(RECORDED DATA Opens)

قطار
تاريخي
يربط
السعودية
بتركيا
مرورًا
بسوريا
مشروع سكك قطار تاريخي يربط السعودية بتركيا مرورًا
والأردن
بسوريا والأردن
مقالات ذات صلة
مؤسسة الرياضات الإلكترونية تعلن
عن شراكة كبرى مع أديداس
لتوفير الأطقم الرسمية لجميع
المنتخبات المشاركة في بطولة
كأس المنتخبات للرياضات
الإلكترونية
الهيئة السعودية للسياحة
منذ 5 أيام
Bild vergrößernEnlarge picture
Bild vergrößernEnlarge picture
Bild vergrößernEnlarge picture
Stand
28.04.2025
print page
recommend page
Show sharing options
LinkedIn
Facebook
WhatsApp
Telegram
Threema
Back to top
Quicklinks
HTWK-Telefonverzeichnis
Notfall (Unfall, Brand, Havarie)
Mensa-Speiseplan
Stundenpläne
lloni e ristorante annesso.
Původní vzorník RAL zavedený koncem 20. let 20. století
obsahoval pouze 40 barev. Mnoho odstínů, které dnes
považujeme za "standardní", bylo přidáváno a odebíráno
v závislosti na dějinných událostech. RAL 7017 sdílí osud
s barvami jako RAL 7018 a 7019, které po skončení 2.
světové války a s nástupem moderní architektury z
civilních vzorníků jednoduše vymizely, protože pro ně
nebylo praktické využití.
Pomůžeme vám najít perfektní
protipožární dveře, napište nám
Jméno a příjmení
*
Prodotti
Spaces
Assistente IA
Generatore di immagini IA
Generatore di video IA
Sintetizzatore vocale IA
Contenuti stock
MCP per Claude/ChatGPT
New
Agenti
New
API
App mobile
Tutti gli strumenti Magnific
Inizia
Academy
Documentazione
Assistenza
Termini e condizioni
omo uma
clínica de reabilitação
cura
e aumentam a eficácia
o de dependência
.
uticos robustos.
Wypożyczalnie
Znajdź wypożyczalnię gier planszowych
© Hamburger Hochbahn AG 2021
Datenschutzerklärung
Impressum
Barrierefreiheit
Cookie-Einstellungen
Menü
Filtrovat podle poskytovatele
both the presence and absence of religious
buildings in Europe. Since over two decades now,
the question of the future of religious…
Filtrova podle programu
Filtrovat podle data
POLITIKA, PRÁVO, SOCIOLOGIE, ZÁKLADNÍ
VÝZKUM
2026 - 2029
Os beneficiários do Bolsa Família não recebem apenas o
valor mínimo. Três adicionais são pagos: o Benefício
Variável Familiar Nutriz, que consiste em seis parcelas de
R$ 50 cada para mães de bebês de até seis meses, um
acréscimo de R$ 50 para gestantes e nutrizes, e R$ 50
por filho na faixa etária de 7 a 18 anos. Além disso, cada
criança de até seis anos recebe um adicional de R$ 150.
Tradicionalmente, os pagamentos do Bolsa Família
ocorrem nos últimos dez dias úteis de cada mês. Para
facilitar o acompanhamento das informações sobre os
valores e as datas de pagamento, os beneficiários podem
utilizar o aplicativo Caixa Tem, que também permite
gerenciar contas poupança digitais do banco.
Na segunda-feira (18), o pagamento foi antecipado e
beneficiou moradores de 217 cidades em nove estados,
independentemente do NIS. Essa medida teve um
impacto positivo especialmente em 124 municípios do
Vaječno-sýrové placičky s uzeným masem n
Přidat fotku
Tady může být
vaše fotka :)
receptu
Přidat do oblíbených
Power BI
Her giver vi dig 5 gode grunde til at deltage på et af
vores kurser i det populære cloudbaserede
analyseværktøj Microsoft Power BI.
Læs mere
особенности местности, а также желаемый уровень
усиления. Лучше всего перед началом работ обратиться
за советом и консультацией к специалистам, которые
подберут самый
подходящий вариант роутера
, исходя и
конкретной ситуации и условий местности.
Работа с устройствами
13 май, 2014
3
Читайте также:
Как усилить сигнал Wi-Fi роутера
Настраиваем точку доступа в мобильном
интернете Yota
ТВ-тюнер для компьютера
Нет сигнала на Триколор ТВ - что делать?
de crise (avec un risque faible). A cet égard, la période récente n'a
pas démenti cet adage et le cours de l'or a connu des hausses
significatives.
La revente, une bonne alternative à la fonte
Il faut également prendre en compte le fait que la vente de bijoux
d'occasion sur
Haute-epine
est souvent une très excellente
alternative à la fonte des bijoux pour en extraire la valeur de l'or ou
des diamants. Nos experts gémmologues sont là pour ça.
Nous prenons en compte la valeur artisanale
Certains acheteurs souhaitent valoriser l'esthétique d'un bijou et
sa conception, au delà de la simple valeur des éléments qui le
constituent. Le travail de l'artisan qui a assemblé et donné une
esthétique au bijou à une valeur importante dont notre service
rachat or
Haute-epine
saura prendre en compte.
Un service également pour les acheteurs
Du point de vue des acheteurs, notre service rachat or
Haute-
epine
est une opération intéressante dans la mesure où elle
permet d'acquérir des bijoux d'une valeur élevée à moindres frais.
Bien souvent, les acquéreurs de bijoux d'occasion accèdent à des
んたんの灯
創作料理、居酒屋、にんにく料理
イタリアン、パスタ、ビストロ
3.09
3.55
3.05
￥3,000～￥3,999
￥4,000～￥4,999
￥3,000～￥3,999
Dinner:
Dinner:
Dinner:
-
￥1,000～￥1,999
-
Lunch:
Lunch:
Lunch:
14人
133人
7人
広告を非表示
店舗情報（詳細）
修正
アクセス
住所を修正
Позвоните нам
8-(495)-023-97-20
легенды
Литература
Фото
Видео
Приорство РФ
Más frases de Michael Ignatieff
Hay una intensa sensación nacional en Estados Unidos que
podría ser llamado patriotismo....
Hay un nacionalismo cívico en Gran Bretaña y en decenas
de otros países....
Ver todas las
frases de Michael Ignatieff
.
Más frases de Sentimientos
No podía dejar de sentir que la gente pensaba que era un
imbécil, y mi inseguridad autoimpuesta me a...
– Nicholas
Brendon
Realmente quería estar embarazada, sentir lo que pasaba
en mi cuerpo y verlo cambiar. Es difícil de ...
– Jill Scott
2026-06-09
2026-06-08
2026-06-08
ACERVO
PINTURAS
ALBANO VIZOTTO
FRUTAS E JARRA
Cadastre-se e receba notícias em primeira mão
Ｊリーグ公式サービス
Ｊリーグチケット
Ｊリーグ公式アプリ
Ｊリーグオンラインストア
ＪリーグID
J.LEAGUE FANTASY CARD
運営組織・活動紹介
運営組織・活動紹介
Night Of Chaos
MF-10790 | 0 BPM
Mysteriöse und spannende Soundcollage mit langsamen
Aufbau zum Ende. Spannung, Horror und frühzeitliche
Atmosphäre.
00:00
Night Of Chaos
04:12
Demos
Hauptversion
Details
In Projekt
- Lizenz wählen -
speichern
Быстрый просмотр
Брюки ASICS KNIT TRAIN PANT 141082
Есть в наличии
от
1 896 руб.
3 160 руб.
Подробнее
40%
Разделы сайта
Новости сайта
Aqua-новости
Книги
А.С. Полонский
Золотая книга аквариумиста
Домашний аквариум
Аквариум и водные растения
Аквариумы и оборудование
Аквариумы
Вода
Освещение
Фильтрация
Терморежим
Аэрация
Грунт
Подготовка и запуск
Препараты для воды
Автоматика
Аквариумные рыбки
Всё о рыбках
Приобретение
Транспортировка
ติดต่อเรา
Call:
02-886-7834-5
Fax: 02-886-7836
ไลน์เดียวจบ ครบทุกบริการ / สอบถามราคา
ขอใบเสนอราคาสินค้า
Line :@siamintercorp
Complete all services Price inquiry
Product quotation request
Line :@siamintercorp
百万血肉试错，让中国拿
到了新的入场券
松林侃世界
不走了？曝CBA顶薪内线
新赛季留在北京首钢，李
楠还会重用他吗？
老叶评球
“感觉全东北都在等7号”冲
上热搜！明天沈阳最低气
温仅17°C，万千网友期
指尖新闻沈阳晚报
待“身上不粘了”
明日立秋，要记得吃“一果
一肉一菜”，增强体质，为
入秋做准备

(RECORDED DATA Closes)

- [TASK DIRECTIONS]
Copy out the entries line for line, starting at their very first line and ending at the line that contains "v závislosti na", with both of those lines included.

- [ANSWER]
قطار
تاريخي
يربط
السعودية
بتركيا
مرورًا
بسوريا
مشروع سكك قطار تاريخي يربط السعودية بتركيا مرورًا
والأردن
بسوريا والأردن
مقالات ذات صلة
مؤسسة الرياضات الإلكترونية تعلن
عن شراكة كبرى مع أديداس
لتوفير الأطقم الرسمية لجميع
المنتخبات المشاركة في بطولة
كأس المنتخبات للرياضات
الإلكترونية
الهيئة السعودية للسياحة
منذ 5 أيام
Bild vergrößernEnlarge picture
Bild vergrößernEnlarge picture
Bild vergrößernEnlarge picture
Stand
28.04.2025
print page
recommend page
Show sharing options
LinkedIn
Facebook
WhatsApp
Telegram
Threema
Back to top
Quicklinks
HTWK-Telefonverzeichnis
Notfall (Unfall, Brand, Havarie)
Mensa-Speiseplan
Stundenpläne
lloni e ristorante annesso.
Původní vzorník RAL zavedený koncem 20. let 20. století
obsahoval pouze 40 barev. Mnoho odstínů, které dnes
považujeme za "standardní", bylo přidáváno a odebíráno
v závislosti na dějinných událostech. RAL 7017 sdílí osud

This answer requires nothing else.